WHAT YOU ARE ASKED TO DO: Every entry must be given again exactly as it is written.

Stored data
::::
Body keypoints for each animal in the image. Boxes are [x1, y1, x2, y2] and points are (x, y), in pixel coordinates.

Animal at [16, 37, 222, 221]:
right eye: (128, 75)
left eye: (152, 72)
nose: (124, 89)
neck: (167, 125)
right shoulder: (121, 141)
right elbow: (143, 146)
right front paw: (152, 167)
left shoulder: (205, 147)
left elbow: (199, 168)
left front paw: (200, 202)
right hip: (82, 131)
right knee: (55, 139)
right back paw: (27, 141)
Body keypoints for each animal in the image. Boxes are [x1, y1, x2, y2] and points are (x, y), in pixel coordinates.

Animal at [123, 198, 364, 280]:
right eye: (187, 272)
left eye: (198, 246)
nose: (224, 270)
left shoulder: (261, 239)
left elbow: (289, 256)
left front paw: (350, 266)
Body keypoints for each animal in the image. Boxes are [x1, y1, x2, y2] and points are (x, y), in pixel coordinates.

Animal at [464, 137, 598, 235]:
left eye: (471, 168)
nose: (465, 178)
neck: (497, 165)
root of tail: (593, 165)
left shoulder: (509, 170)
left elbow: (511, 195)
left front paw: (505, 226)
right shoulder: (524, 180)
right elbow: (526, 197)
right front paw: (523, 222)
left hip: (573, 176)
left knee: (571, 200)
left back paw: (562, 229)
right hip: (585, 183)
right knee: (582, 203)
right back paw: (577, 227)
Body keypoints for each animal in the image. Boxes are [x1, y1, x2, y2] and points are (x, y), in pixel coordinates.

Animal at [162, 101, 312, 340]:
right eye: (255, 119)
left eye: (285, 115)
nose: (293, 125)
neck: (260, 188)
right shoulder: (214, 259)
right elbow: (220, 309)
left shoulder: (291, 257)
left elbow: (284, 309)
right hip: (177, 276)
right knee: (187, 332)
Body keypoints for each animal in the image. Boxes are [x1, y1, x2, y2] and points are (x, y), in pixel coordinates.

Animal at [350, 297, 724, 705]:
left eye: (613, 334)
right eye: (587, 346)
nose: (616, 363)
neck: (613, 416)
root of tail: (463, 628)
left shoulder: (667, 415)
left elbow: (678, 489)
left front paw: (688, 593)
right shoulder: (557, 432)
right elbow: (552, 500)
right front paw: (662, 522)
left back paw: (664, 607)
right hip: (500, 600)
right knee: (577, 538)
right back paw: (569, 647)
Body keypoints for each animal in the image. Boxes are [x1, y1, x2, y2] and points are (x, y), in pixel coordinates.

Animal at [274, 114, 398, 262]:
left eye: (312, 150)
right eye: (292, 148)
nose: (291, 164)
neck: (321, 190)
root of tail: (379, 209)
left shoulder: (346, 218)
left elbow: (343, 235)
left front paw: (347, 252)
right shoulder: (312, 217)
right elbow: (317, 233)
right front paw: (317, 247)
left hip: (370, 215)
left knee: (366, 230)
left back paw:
::::
RESULT OF THIS TASK:
Body keypoints for each animal in the image. Boxes are [x1, y1, x2, y2] and points are (x, y), in pixel coordinates.

Animal at [16, 37, 222, 221]:
right eye: (128, 75)
left eye: (152, 72)
nose: (124, 89)
neck: (167, 125)
right shoulder: (121, 141)
right elbow: (143, 146)
right front paw: (152, 167)
left shoulder: (205, 147)
left elbow: (199, 168)
left front paw: (200, 202)
right hip: (82, 131)
right knee: (55, 139)
right back paw: (27, 141)
Body keypoints for each animal in the image. Boxes are [x1, y1, x2, y2] and points are (x, y), in pixel coordinates.

Animal at [123, 198, 364, 280]:
right eye: (187, 272)
left eye: (198, 246)
nose: (224, 270)
left shoulder: (261, 239)
left elbow: (289, 256)
left front paw: (350, 266)
Body keypoints for each animal in the image. Boxes are [x1, y1, x2, y2] and points are (x, y), in pixel coordinates.

Animal at [464, 137, 598, 235]:
left eye: (471, 168)
nose: (465, 178)
neck: (497, 165)
root of tail: (593, 165)
left shoulder: (509, 170)
left elbow: (511, 195)
left front paw: (505, 226)
right shoulder: (524, 180)
right elbow: (526, 197)
right front paw: (523, 222)
left hip: (573, 176)
left knee: (571, 200)
left back paw: (562, 229)
right hip: (585, 183)
right knee: (582, 203)
right back paw: (577, 227)
Body keypoints for each animal in the image. Boxes are [x1, y1, x2, y2] and points are (x, y), in pixel coordinates.

Animal at [162, 101, 312, 340]:
right eye: (255, 119)
left eye: (285, 115)
nose: (293, 125)
neck: (260, 188)
right shoulder: (214, 259)
right elbow: (220, 309)
left shoulder: (291, 257)
left elbow: (284, 309)
right hip: (177, 276)
right knee: (187, 332)
Body keypoints for each animal in the image. Boxes are [x1, y1, x2, y2] and points are (x, y), in pixel coordinates.

Animal at [350, 297, 724, 705]:
left eye: (613, 334)
right eye: (587, 346)
nose: (616, 363)
neck: (613, 416)
root of tail: (463, 628)
left shoulder: (667, 415)
left elbow: (678, 489)
left front paw: (688, 593)
right shoulder: (557, 432)
right elbow: (552, 500)
right front paw: (662, 522)
left back paw: (664, 607)
right hip: (500, 600)
right knee: (577, 538)
right back paw: (569, 647)
Body keypoints for each animal in the image. Boxes are [x1, y1, x2, y2] and points are (x, y), in pixel coordinates.

Animal at [274, 114, 398, 262]:
left eye: (312, 150)
right eye: (292, 148)
nose: (291, 164)
neck: (321, 190)
root of tail: (379, 209)
left shoulder: (346, 218)
left elbow: (343, 235)
left front paw: (347, 252)
right shoulder: (312, 217)
right elbow: (317, 233)
right front paw: (317, 247)
left hip: (370, 215)
left knee: (366, 230)
left back paw:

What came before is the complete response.